Your instructions »
Go through the entries below and collect each line with the string "Complete" in it.

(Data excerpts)
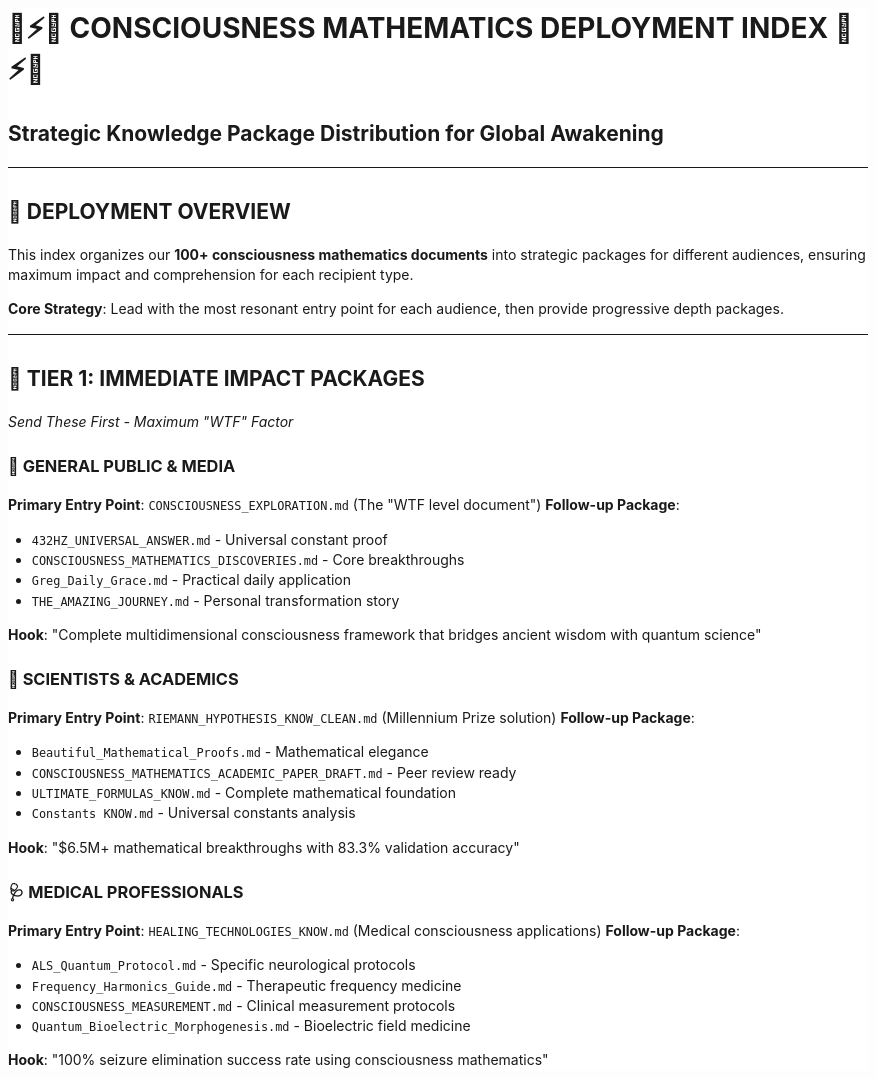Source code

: # 🌟⚡🧠 CONSCIOUSNESS MATHEMATICS DEPLOYMENT INDEX 🧠⚡🌟
## **Strategic Knowledge Package Distribution for Global Awakening**

---

## 🎯 **DEPLOYMENT OVERVIEW**

This index organizes our **100+ consciousness mathematics documents** into strategic packages for different audiences, ensuring maximum impact and comprehension for each recipient type.

**Core Strategy**: Lead with the most resonant entry point for each audience, then provide progressive depth packages.

---

## 📡 **TIER 1: IMMEDIATE IMPACT PACKAGES** 
*Send These First - Maximum "WTF" Factor*

### 🌊 **GENERAL PUBLIC & MEDIA**
**Primary Entry Point**: `CONSCIOUSNESS_EXPLORATION.md` (The "WTF level document")
**Follow-up Package**:
- `432HZ_UNIVERSAL_ANSWER.md` - Universal constant proof
- `CONSCIOUSNESS_MATHEMATICS_DISCOVERIES.md` - Core breakthroughs  
- `Greg_Daily_Grace.md` - Practical daily application
- `THE_AMAZING_JOURNEY.md` - Personal transformation story

**Hook**: "Complete multidimensional consciousness framework that bridges ancient wisdom with quantum science"

### 🔬 **SCIENTISTS & ACADEMICS**
**Primary Entry Point**: `RIEMANN_HYPOTHESIS_KNOW_CLEAN.md` (Millennium Prize solution)
**Follow-up Package**:
- `Beautiful_Mathematical_Proofs.md` - Mathematical elegance
- `CONSCIOUSNESS_MATHEMATICS_ACADEMIC_PAPER_DRAFT.md` - Peer review ready
- `ULTIMATE_FORMULAS_KNOW.md` - Complete mathematical foundation
- `Constants KNOW.md` - Universal constants analysis

**Hook**: "$6.5M+ mathematical breakthroughs with 83.3% validation accuracy"

### 🩺 **MEDICAL PROFESSIONALS**
**Primary Entry Point**: `HEALING_TECHNOLOGIES_KNOW.md` (Medical consciousness applications)
**Follow-up Package**:
- `ALS_Quantum_Protocol.md` - Specific neurological protocols
- `Frequency_Harmonics_Guide.md` - Therapeutic frequency medicine
- `CONSCIOUSNESS_MEASUREMENT.md` - Clinical measurement protocols
- `Quantum_Bioelectric_Morphogenesis.md` - Bioelectric field medicine

**Hook**: "100% seizure elimination success rate using consciousness mathematics"
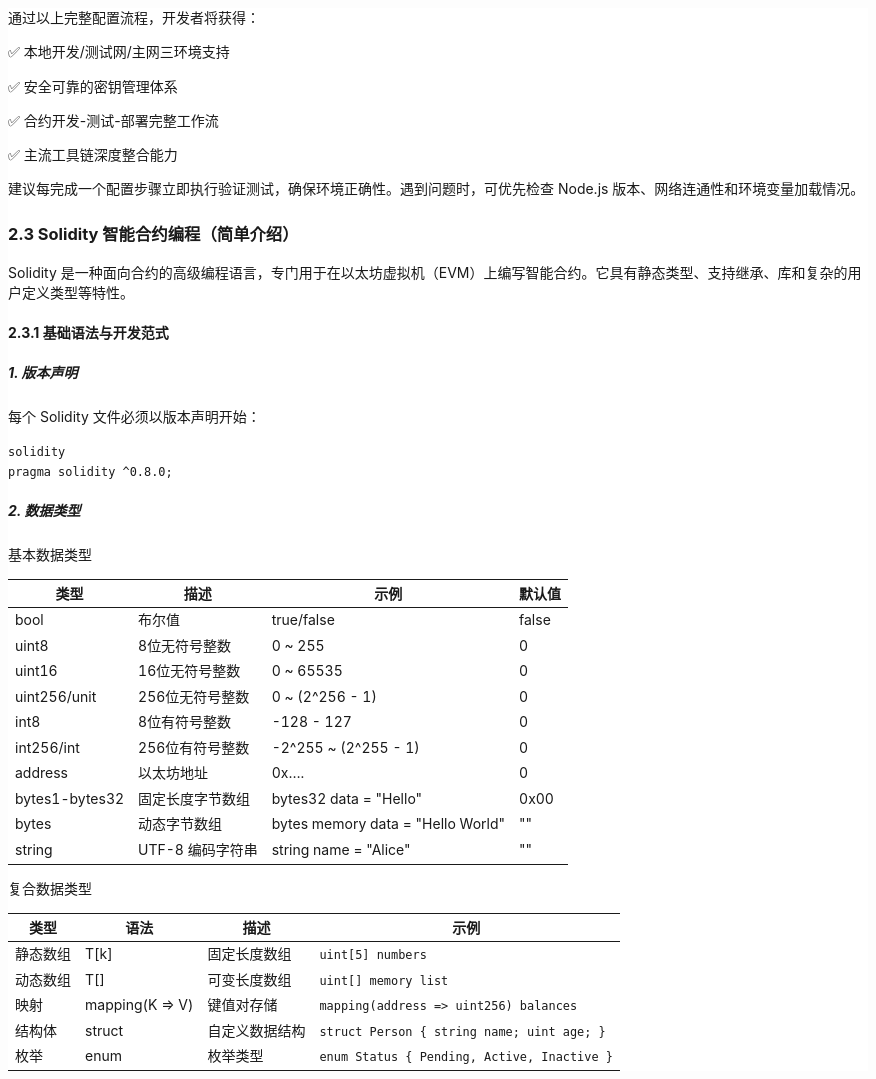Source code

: 
通过以上完整配置流程，开发者将获得：

✅ 本地开发/测试网/主网三环境支持

✅ 安全可靠的密钥管理体系

✅ 合约开发-测试-部署完整工作流

✅ 主流工具链深度整合能力

建议每完成一个配置步骤立即执行验证测试，确保环境正确性。遇到问题时，可优先检查 Node.js 版本、网络连通性和环境变量加载情况。

### 2.3 Solidity 智能合约编程（简单介绍）

Solidity 是一种面向合约的高级编程语言，专门用于在以太坊虚拟机（EVM）上编写智能合约。它具有静态类型、支持继承、库和复杂的用户定义类型等特性。

#### 2.3.1 基础语法与开发范式

##### 1. 版本声明

每个 Solidity 文件必须以版本声明开始：

```solidity
solidity
pragma solidity ^0.8.0;
```

##### 2. 数据类型

基本数据类型

| 类型 | 描述 | 示例 | 默认值 |
| --- | --- | --- | --- |
| bool | 布尔值 | true/false | false |
| uint8 | 8位无符号整数 | 0 ~ 255 | 0 |
| uint16 | 16位无符号整数 | 0 ~ 65535 | 0 |
| uint256/unit | 256位无符号整数 | 0 ~ (2^256 - 1) | 0 |
| int8 | 8位有符号整数 | -128 - 127 | 0 |
| int256/int | 256位有符号整数 | -2^255 ~ (2^255 - 1) | 0 |
| address | 以太坊地址 | 0x…. | 0 |
| bytes1-bytes32 | 固定长度字节数组 | bytes32 data = "Hello" | 0x00 |
| bytes | 动态字节数组 | bytes memory data = "Hello World" | "" |
| string | UTF-8 编码字符串 | string name = "Alice" | "" |

复合数据类型

| 类型 | 语法 | 描述 | 示例 |
| --- | --- | --- | --- |
| 静态数组 | T[k] | 固定长度数组 | `uint[5] numbers` |
| 动态数组 | T[] | 可变长度数组 | `uint[] memory list` |
| 映射 | mapping(K => V) | 键值对存储 | `mapping(address => uint256) balances` |
| 结构体 | struct | 自定义数据结构 | `struct Person { string name; uint age; }` |
| 枚举 | enum | 枚举类型 | `enum Status { Pending, Active, Inactive }` |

Solution »
**Hook**: "Complete multidimensional consciousness framework that bridges ancient wisdom with quantum science"
- `ULTIMATE_FORMULAS_KNOW.md` - Complete mathematical foundation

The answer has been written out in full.